Okayyyy I came away with this with a few different thoughts and feelings, all of which were good. I think the first and foremost of these is that Margaret Rogerson can write. Every single page was so beautifully crafted! Seriously, the way she described Isobel’s paintings and the fairy world was so rich and lovely. I had such clear and vivid pictures in my mind of what everything and everyone looked like. Sighhhh. Also the story was good and the characters were wonderful. Rook? My fave, so swoonworthy♥. Isobel=very solid heroine with a lot of sass and like I said, the aspect of her painting was so GOOD.
With all of the different books and series that have popped up in the world of YA recently about the fae, goblins, and the like, I have really been pleasantly surprised by how unique and interesting they all are. While some have similarities, they all have had something special to set them apart and help them to stand alone.
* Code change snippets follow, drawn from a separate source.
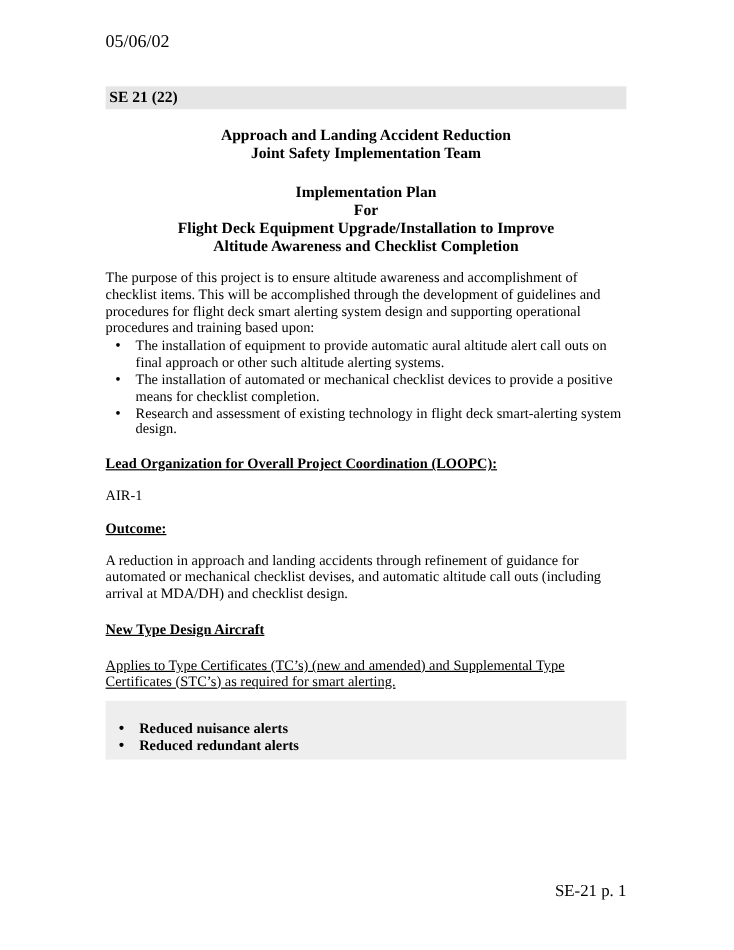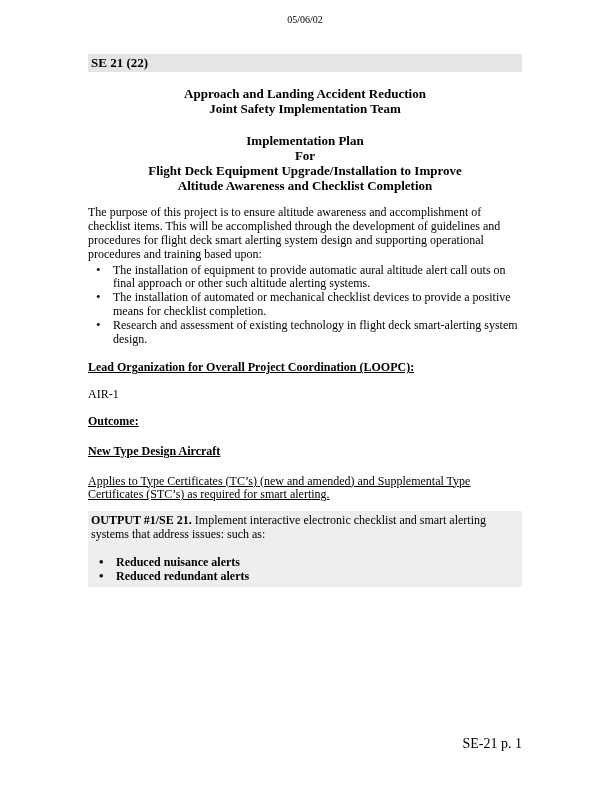--- a/index.html
+++ b/index.html
@@ -19,7 +19,7 @@
     left:88px; top:0;
     width:434px;
   }
-  .date { margin-top:14px; font-size:10px;text-align:center; }
+  .date { margin-top:27px; font-size:15px; }
   .se-bar {
     margin-top:28px;
     background:#e5e5e5;

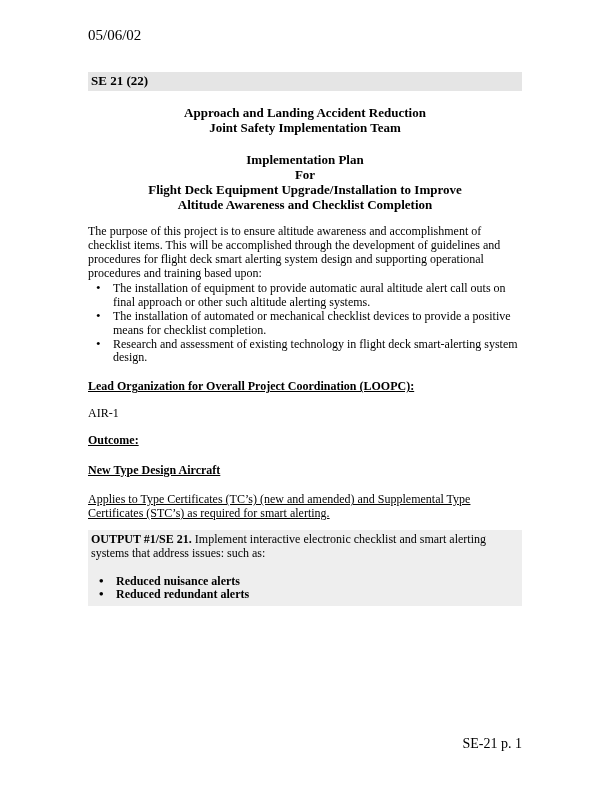--- a/index.html
+++ b/index.html
@@ -106,6 +106,7 @@
     <div class="para">AIR-1</div>
 
     <div class="heading h-out">Outcome:</div>
+    <div class="para">A reduction in approach and landing accidents through refinement of guidance for automated or mechanical checklist devises, and automatic altitude call outs (including arrival at MDA/DH) and checklist design.</div>
 
     <div class="heading h-new">New Type Design Aircraft</div>
     <div class="para para-tight">Applies to Type Certificates (TC’s) (new and amended) and Supplemental Type Certificates (STC’s) as required for smart alerting.</div>

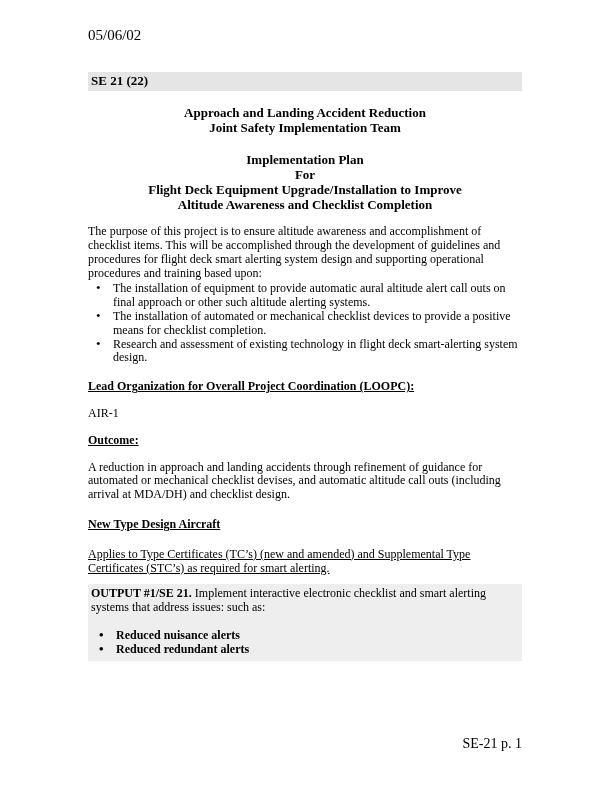--- a/index.html
+++ b/index.html
@@ -112,9 +112,6 @@
     <div class="para para-tight">Applies to Type Certificates (TC’s) (new and amended) and Supplemental Type Certificates (STC’s) as required for smart alerting.</div>
 
     <div class="output-block">
-      <div>
-        <span class="output-lead">OUTPUT #1/SE 21.</span><span> Implement interactive electronic checklist and smart alerting systems that address issues: such as:</span>
-      </div>
       <ul class="bullets">
         <li>Reduced nuisance alerts</li>
         <li>Reduced redundant alerts</li>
I think I would rate this 4.5 overall, and part of at last missing star is just me being sad about there only being one book! Fans of the Court of Thorns and Roses series by Sarah J Maas would enjoy. HIGHLY recommend!
An Enchantment of Ravens
Margaret K. McElderry Books
September 26th, 2017
Isobel is a prodigy portrait artist with a dangerous set of clients: the sinister fair folk, immortal creatures who cannot bake bread, weave cloth, or put a pen to paper without crumbling to dust. They crave human Craft with a terrible thirst, and Isobel’s paintings are highly prized among them. But when she receives her first royal patron—Rook, the autumn prince—she makes a terrible mistake. She paints mortal sorrow in his eyes – a weakness that could cost him his life.
Furious and devastated, Rook spirits her away to the autumnlands to stand trial for her crime. Waylaid by the Wild Hunt’s ghostly hounds, the tainted influence of the Alder King, and hideous monsters risen from barrow mounds, Isobel and Rook depend on one another for survival. Their alliance blossoms into trust, then love, violating the fair folks’ ruthless Good Law. There's only one way to save both their lives, Isobel must drink from the Green Well, whose water will transform her into a fair one—at the cost of her Craft, for immortality is as stagnant as it is timeless.
Isobel has a choice: she can sacrifice her art for a future, or arm herself with paint and canvas against the ancient power of the fairy courts. Because secretly, her Craft represents a threat the fair folk have never faced in all the millennia of their unchanging lives: for the first time, her portraits have the power to make them feel.